* **TASK OBJECTIVE**: Look through the data below. Pick out the lines holding the string "AVENUE".

/---

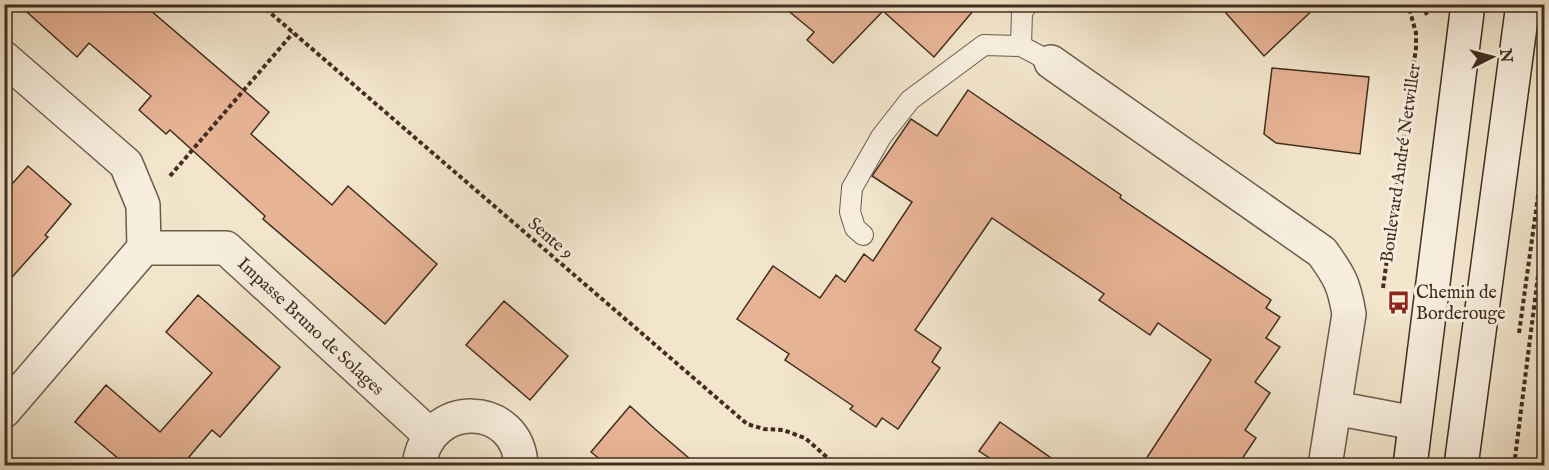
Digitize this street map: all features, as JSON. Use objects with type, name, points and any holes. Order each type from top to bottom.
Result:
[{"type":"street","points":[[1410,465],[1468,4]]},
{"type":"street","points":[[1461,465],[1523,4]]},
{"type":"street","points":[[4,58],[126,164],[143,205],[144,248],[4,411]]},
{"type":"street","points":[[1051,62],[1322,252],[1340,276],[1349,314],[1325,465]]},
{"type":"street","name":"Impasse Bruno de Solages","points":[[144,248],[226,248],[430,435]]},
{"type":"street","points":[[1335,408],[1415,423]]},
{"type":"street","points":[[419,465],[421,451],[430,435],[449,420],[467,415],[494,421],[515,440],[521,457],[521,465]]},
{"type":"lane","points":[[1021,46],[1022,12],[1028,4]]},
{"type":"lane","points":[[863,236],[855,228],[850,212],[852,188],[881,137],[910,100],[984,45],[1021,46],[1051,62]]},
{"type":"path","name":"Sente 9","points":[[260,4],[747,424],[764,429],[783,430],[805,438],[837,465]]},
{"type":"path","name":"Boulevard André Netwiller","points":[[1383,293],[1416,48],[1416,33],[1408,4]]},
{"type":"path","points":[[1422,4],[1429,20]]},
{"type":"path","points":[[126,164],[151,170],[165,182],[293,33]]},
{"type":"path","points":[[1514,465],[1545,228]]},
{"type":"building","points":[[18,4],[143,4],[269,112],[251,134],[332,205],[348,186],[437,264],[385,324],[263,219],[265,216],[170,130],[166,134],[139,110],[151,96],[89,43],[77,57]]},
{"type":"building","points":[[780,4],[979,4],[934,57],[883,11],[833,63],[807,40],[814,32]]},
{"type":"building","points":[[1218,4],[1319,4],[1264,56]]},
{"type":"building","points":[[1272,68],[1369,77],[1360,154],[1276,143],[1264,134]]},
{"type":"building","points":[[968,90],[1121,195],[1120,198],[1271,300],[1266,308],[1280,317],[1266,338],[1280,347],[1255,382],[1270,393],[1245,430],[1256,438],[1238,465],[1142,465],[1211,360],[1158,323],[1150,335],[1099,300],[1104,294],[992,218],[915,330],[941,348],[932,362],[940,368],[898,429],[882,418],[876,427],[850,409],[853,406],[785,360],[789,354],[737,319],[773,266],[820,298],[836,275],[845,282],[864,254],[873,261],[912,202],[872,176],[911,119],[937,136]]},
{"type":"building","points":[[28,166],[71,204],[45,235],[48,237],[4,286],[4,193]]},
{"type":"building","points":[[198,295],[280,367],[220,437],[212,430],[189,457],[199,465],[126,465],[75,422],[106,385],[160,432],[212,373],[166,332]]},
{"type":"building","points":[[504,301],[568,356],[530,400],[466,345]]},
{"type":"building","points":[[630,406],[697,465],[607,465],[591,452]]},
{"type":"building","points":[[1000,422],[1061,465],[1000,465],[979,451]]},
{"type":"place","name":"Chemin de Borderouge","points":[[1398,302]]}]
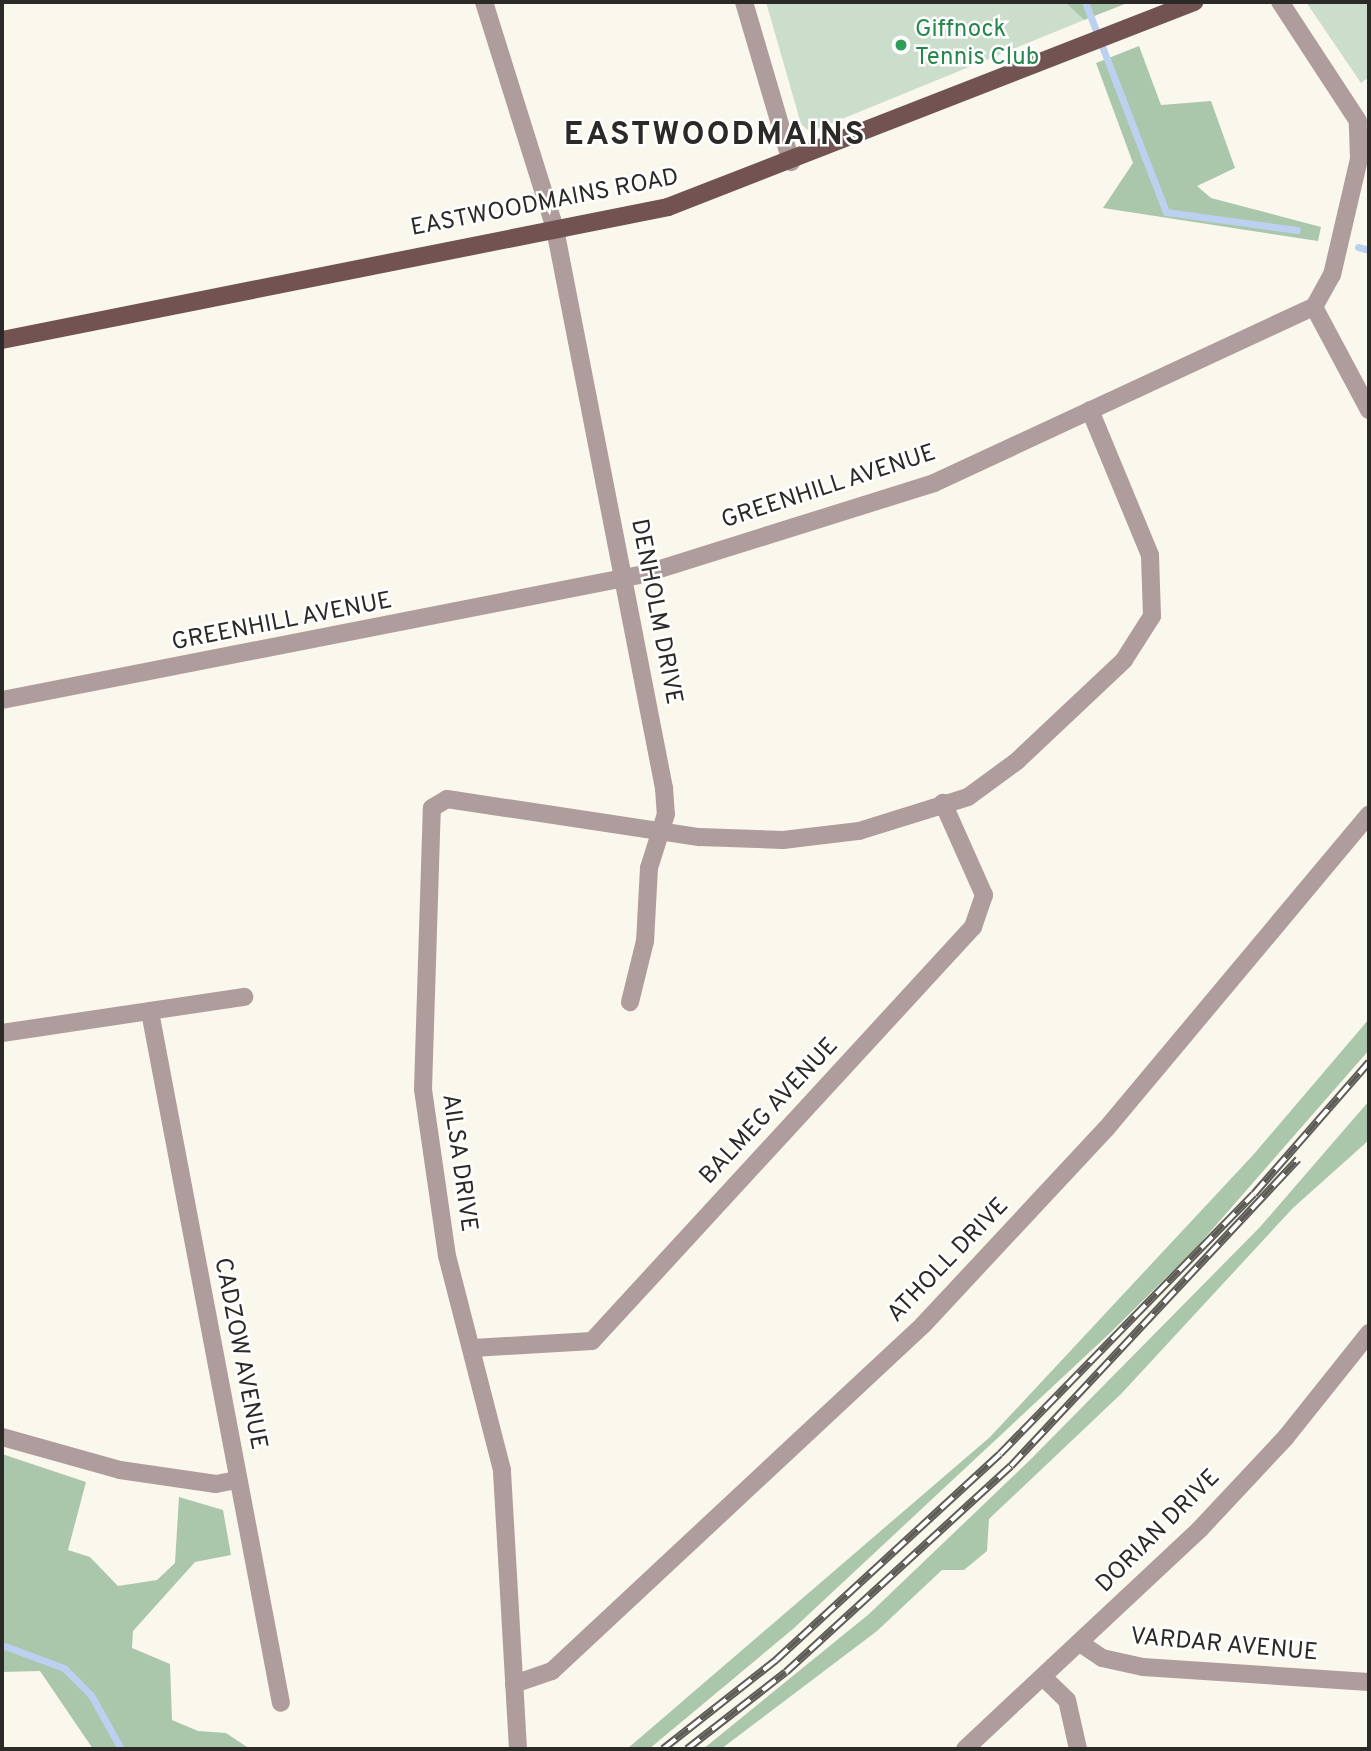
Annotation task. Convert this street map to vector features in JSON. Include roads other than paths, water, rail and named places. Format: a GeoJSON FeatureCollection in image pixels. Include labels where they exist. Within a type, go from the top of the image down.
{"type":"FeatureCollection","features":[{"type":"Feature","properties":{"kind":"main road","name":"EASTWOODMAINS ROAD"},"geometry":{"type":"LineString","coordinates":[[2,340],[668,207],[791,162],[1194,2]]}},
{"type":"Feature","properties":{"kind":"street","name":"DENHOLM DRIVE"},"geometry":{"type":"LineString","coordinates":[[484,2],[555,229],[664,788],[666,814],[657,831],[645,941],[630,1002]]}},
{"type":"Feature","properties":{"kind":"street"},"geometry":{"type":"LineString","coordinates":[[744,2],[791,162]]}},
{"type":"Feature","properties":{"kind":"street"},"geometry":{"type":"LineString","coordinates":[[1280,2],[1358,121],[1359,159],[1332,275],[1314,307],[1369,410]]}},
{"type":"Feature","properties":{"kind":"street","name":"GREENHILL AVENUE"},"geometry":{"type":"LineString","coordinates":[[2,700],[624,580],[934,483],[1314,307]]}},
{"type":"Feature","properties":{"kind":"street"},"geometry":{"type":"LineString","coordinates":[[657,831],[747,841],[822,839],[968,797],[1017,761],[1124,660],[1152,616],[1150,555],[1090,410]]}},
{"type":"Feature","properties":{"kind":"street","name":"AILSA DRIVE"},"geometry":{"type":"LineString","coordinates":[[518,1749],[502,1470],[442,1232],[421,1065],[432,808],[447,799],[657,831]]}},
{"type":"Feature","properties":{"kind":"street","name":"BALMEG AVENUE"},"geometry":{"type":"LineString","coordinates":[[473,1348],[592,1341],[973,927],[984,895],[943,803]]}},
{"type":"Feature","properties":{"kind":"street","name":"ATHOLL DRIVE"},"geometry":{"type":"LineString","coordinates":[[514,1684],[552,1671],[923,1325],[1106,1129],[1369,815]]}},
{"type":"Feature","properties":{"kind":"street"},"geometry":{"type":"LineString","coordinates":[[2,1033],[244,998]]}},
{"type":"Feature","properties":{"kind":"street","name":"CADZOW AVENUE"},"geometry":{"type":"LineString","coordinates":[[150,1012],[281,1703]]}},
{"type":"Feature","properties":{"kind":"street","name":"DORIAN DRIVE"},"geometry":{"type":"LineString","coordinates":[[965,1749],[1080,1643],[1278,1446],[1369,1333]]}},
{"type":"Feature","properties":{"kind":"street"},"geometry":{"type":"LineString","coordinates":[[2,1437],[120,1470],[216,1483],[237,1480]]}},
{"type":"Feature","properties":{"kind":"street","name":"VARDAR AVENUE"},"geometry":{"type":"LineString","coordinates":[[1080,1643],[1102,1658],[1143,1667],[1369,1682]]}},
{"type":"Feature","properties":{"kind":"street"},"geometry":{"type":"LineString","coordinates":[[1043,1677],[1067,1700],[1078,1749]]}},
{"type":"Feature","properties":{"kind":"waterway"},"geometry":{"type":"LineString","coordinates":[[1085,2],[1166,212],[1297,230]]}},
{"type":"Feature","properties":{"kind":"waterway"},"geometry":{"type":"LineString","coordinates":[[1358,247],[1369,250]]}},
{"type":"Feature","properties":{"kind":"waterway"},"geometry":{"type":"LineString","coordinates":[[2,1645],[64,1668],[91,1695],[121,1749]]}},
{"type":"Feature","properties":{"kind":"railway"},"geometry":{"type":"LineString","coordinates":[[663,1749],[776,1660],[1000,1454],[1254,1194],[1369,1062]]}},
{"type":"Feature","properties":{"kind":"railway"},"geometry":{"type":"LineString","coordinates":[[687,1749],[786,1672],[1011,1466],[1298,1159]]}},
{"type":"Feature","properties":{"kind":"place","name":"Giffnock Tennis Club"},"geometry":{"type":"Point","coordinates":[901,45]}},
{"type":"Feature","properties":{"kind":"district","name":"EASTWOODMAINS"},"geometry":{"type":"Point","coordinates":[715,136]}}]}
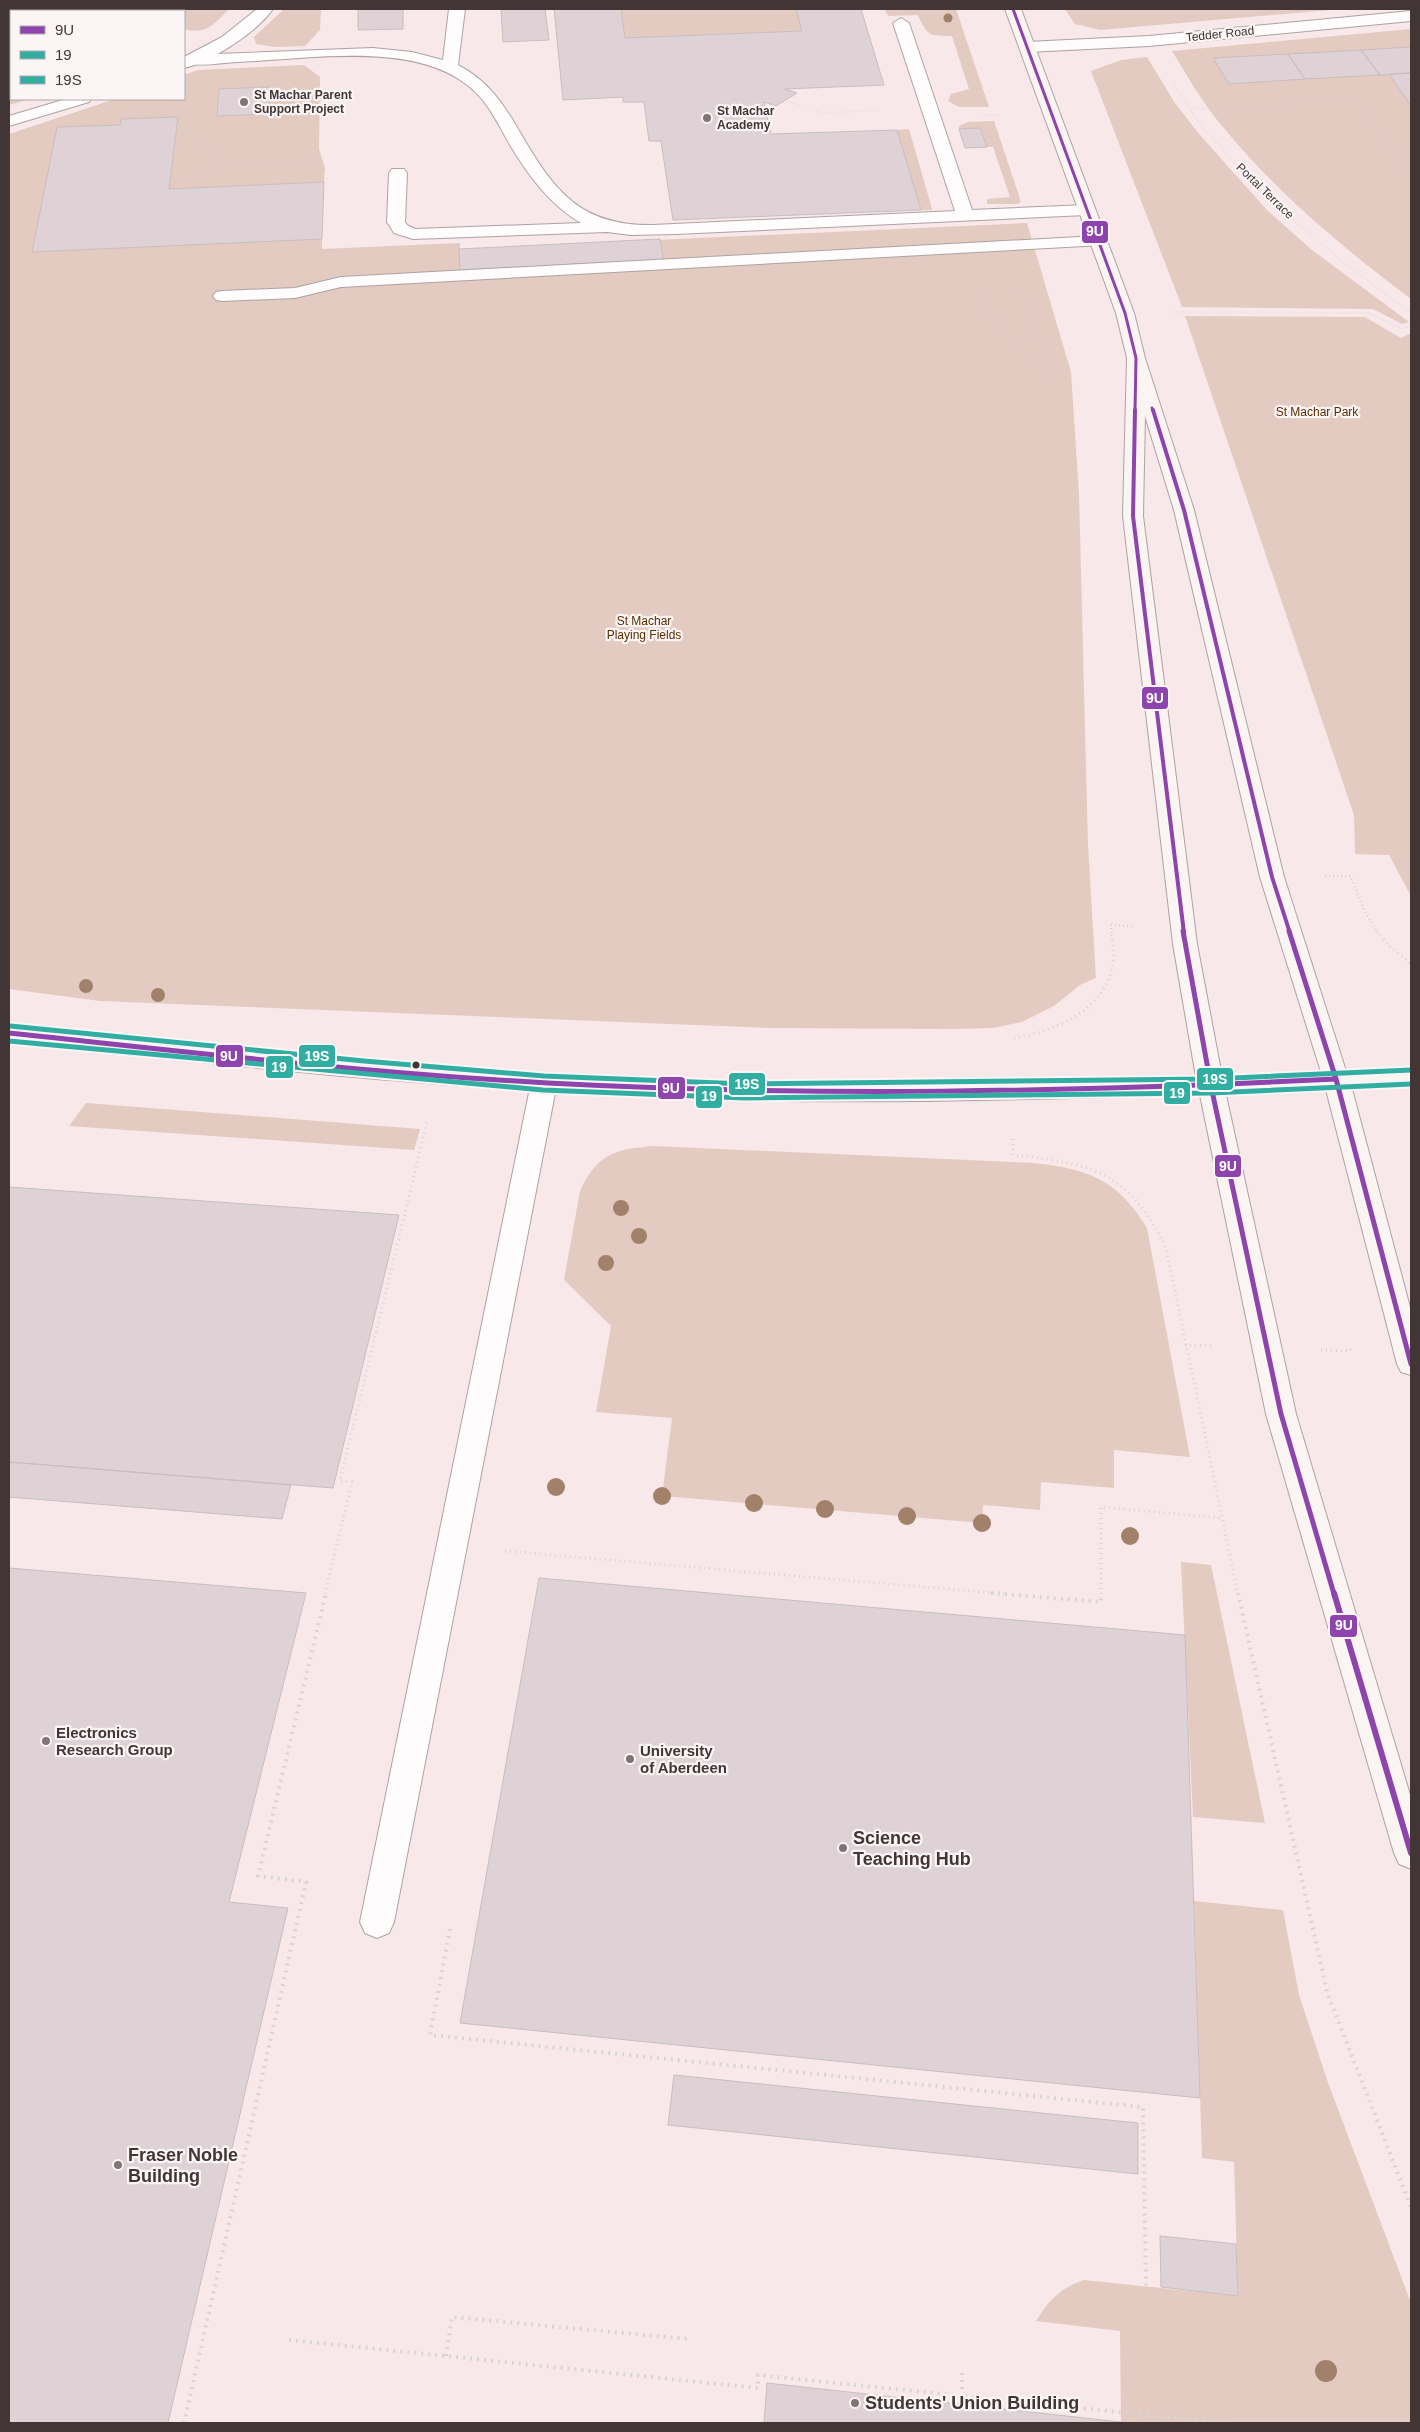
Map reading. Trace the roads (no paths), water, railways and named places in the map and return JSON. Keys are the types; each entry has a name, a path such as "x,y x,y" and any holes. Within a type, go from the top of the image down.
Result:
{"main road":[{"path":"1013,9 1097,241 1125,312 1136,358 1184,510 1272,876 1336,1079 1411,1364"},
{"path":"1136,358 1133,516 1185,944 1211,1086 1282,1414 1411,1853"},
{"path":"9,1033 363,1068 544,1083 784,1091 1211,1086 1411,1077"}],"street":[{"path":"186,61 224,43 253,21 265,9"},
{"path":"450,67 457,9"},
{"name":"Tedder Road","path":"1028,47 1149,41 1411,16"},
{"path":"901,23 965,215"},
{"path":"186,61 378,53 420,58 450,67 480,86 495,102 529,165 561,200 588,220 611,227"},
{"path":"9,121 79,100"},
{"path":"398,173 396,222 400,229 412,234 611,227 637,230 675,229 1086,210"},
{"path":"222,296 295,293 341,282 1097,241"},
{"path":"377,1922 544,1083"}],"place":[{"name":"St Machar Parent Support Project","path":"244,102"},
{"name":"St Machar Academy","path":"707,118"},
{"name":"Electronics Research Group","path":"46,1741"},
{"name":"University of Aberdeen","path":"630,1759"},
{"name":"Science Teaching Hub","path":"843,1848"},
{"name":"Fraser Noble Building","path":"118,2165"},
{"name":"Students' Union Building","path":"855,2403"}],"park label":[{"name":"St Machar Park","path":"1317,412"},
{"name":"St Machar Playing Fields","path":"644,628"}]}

\---

* **TASK SOLUTION**:
{"type":"Feature","properties":{"kind":"street","name":"GREENHILL AVENUE"},"geometry":{"type":"LineString","coordinates":[[2,700],[624,580],[934,483],[1314,307]]}},
{"type":"Feature","properties":{"kind":"street","name":"BALMEG AVENUE"},"geometry":{"type":"LineString","coordinates":[[473,1348],[592,1341],[973,927],[984,895],[943,803]]}},
{"type":"Feature","properties":{"kind":"street","name":"CADZOW AVENUE"},"geometry":{"type":"LineString","coordinates":[[150,1012],[281,1703]]}},
{"type":"Feature","properties":{"kind":"street","name":"VARDAR AVENUE"},"geometry":{"type":"LineString","coordinates":[[1080,1643],[1102,1658],[1143,1667],[1369,1682]]}},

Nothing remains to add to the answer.